Date format

tommv asked 5 years ago

Hello dear Cortext friends.
I am trying to import a corpus (json) and one of the column contains dates (in the format “2017-02-26”).
However Cortext does not seems to recognise the dates as such.
Should I use a different format for dates? or launch a script to parse them?
Thank you for your help
Tommaso

Jean-Philippe Cointet Staff replied 5 years ago

hi Tommaso, could you please send your dataset or even a simple sample of it ?
Your date seems to be correctly formatted. Maybe there is an other issue…

tommv replied 5 years ago

Wow that’s a quick reaction!
I’ve uploaded the dataset here https://www.dropbox.com/s/sdnokhyl3e5fk5x/BeforeAfter_USA_dates.json.zip?dl=0
The column with the dates is “daterelease” and ideally I’d like to slice my database by month (but the timeslicer script only takes years from what I can understand).
PS. There is another column called “period” which contains a text indicating ‘before’ or ‘after’ a certain date. Not sure if this create some conflict.

2 Answers
tommv answered 5 years ago

Wow that’s a quick reaction!
I’ve uploaded the dataset here https://www.dropbox.com/s/sdnokhyl3e5fk5x/BeforeAfter_USA_dates.json.zip?dl=0
The column with the dates is “daterelease” and ideally I’d like to slice my database by month (but the timeslicer script only takes years from what I can understand).
PS. There is another column called “period” which contains a text indicating ‘before’ or ‘after’ a certain date. Not sure if this create some conflict.

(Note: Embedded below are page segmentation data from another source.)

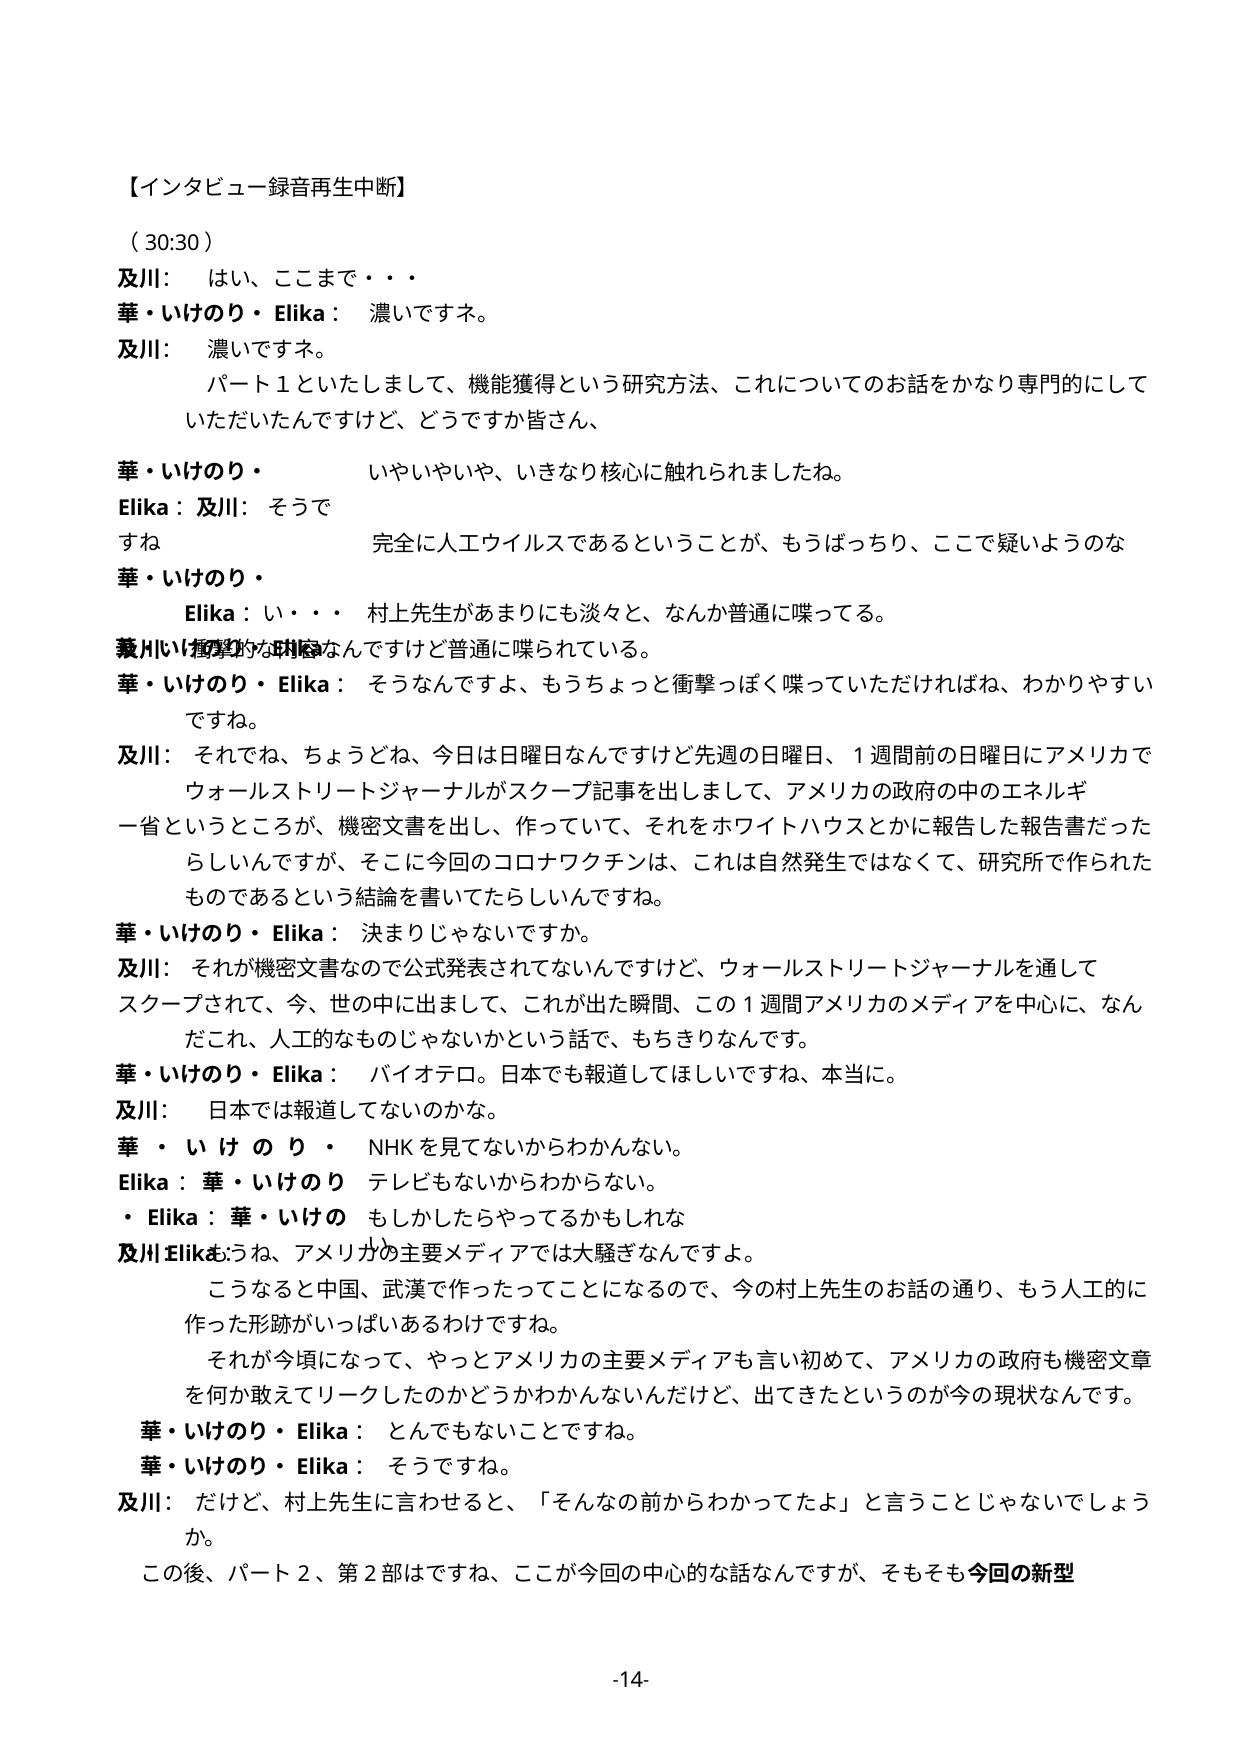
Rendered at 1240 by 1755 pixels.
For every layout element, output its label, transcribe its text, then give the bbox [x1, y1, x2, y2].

text_box NHKを見てないからわかんない。テレビもないからわからない。 もしかしたらやってるかもしれない。 [365, 1121, 744, 1228]
text_box 華・いけのり・Elika：及川： そうですね 華・いけのり・Elika：い・・・ 華・いけのり・Elika： [115, 446, 352, 624]
text_box 【インタビュー録音再生中断】 （30:30） 及川： はい、ここまで・・・ 華・いけのり・Elika： 濃いですネ。 及川： 濃いですネ。 パート１といたしまして、機能獲得という研究方法、これについてのお話をかなり専門的にしていただいたんですけど、どうですか皆さん、 [115, 171, 1154, 433]
slide_number -14- [610, 1654, 659, 1755]
text_box いやいやいや、いきなり核心に触れられましたね。 [365, 456, 876, 485]
text_box 村上先生があまりにも淡々と、なんか普通に喋ってる。 [365, 598, 920, 624]
text_box 完全に人工ウイルスであるということが、もうばっちり、ここで疑いようのな [370, 527, 1154, 556]
text_box 及川： 衝撃的な内容なんですけど普通に喋られている。 華・いけのり・Elika： そうなんですよ、もうちょっと衝撃っぽく喋っていただければね、わかりやすいですね。 及川： それでね、ちょうどね、今日は日曜日なんですけど先週の日曜日、1週間前の日曜日にアメリカでウォールストリートジャーナルがスクープ記事を出しまして、アメリカの政府の中のエネルギ ー省というところが、機密文書を出し、作っていて、それをホワイトハウスとかに報告した報告書だったらしいんですが、そこに今回のコロナワクチンは、これは自然発生ではなくて、研究所で作られたものであるという結論を書いてたらしいんですね。 華・いけのり・Elika： 決まりじゃないですか。 及川： それが機密文書なので公式発表されてないんですけど、ウォールストリートジャーナルを通して スクープされて、今、世の中に出まして、これが出た瞬間、この1週間アメリカのメディアを中心に、なんだこれ、人工的なものじゃないかという話で、もちきりなんです。 華・いけのり・Elika： バイオテロ。日本でも報道してほしいですね、本当に。 及川： 日本では報道してないのかな。 [115, 624, 1154, 1123]
text_box 及川： もうね、アメリカの主要メディアでは大騒ぎなんですよ。 こうなると中国、武漢で作ったってことになるので、今の村上先生のお話の通り、もう人工的に作った形跡がいっぱいあるわけですね。 それが今頃になって、やっとアメリカの主要メディアも言い初めて、アメリカの政府も機密文章を何か敢えてリークしたのかどうかわかんないんだけど、出てきたというのが今の現状なんです。 華・いけのり・Elika： とんでもないことですね。 華・いけのり・Elika： そうですね。 及川： だけど、村上先生に言わせると、「そんなの前からわかってたよ」と言うことじゃないでしょうか。 この後、パート2、第2部はですね、ここが今回の中心的な話なんですが、そもそも今回の新型 [115, 1228, 1154, 1586]
text_box 華・いけのり・Elika：華・いけのり・Elika：華・いけのり・Elika： [115, 1121, 348, 1228]
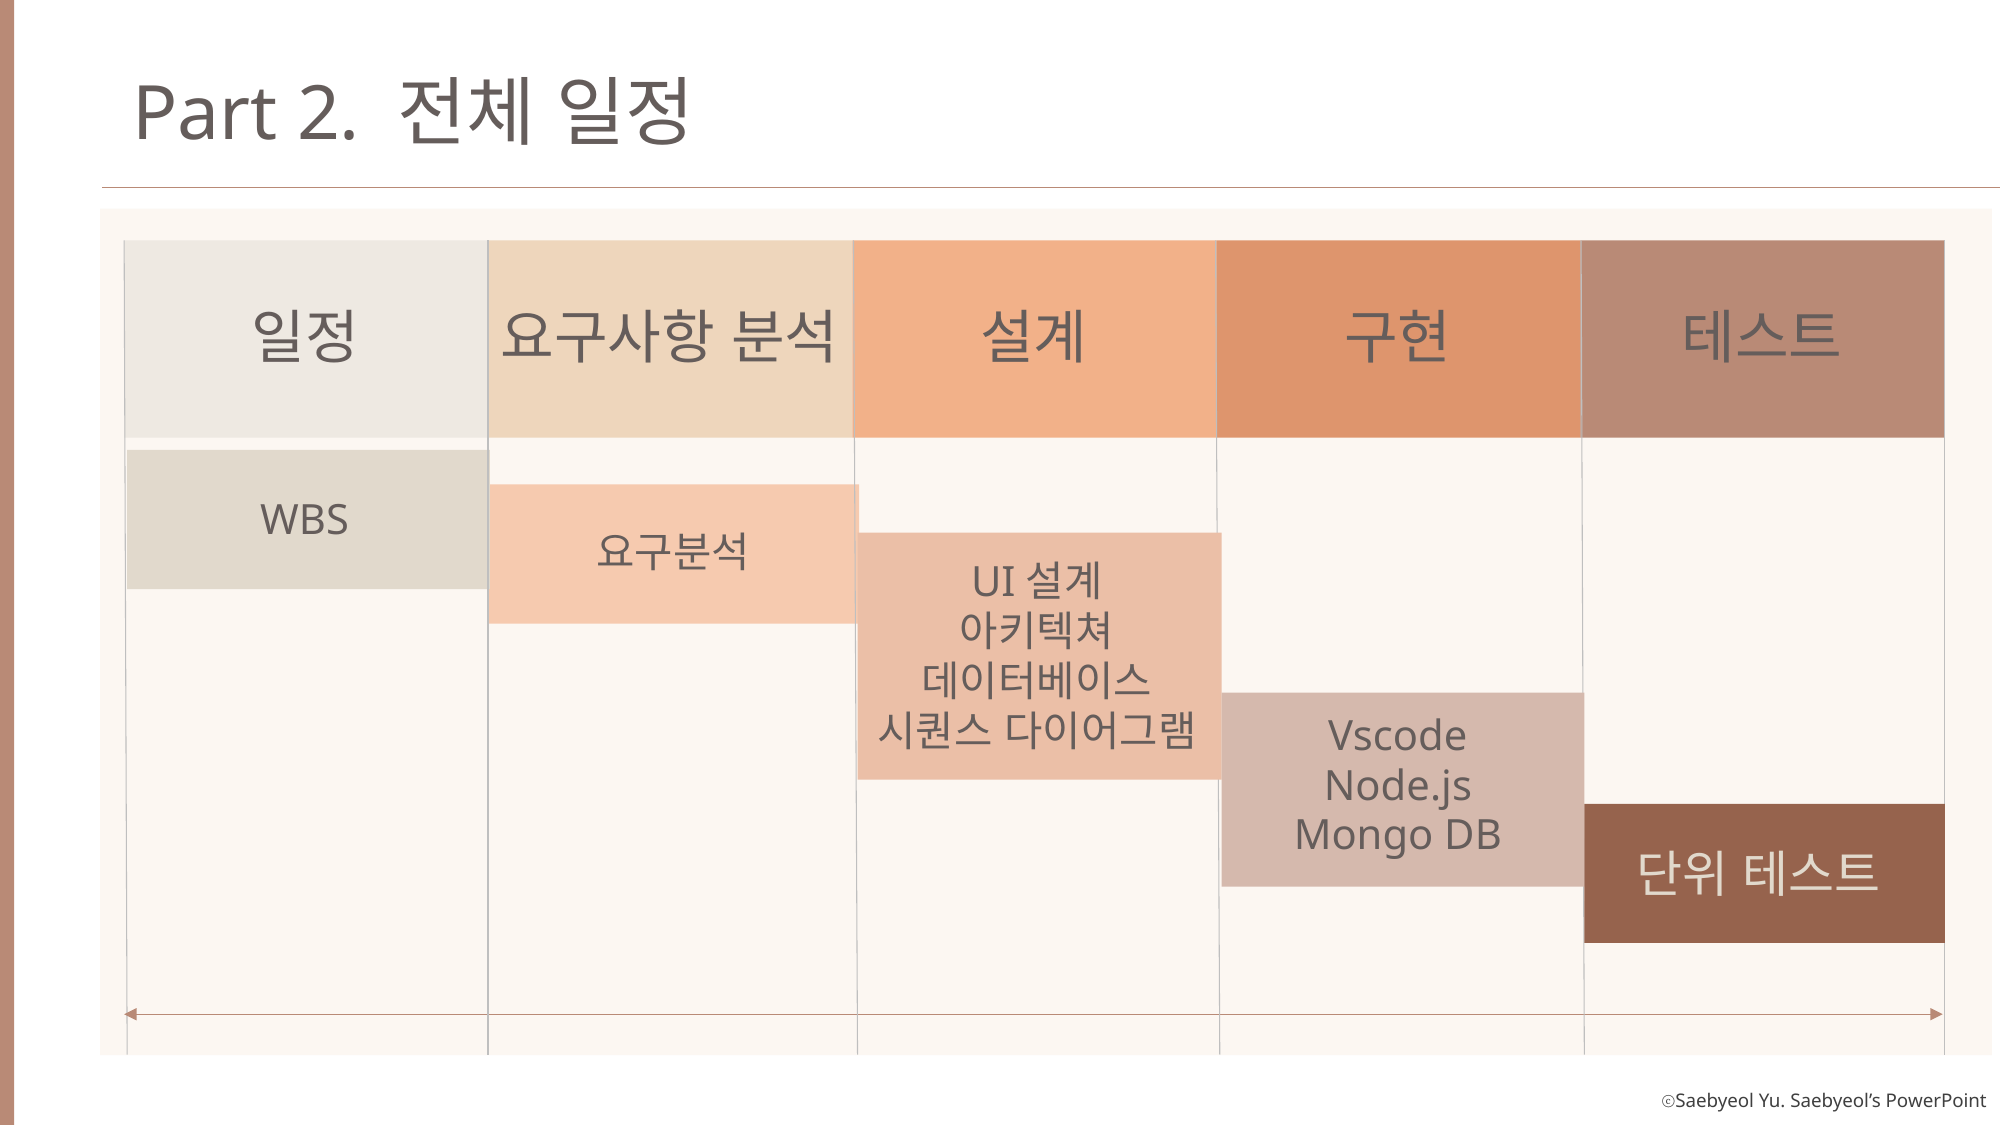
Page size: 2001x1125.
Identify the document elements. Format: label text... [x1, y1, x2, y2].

Jean-Philippe Cointet Staff answered 5 years ago

The issue is now resolved
Below, the log I obtained uploading and parsing your dataset and setting the time resolution to month starting from January 1985.
The data is spanning from months 362 to 386 which seems ok.
Sorry again for the bug…
2017-06-27 20:55:04 INFO : Parsing Script Started
2017-06-27 20:55:04 INFO :
Source:
Type of Data: dataset
Corpus Format: json
To search for duplicate entries, type the json unique field (if any): ”
Tweets extracted from Twitter API: other
If your json file includes a time entry, please indicate the attribute name: daterelease
Time Granularity: month
Starting Year: ‘1985’
If your json file is weighted, please type the name of the column including the weights of each entry: ”
Ignore entries with incorrectly formatted time steps: true
2017-06-27 20:55:04 INFO : Preparing raw data
2017-06-27 20:55:04 INFO : Parsing file /srv/local/documents/4d80/4d80be866332f32a8d479403c4a01f1e/beforeafter-usa-dates-json/BeforeAfter_USA_dates.json
2017-06-27 20:55:05 INFO : 1554 total entries
2017-06-27 20:55:05 INFO : Fields extracted: [u’docid’,
u’Title’,
u’daterelease’,
u’country’,
u’period’,
u’ISIpubdate’,
u’source’,
u’text’]
2017-06-27 20:55:05 INFO : Temporal data spanning from 362 to 386
2017-06-27 20:55:05 INFO : Parsing ended successfully

tommv replied 5 years ago

It worked!
Thank you very much for the help.

BTW, the new interface of the manager and the improved speed of analysis are amazing!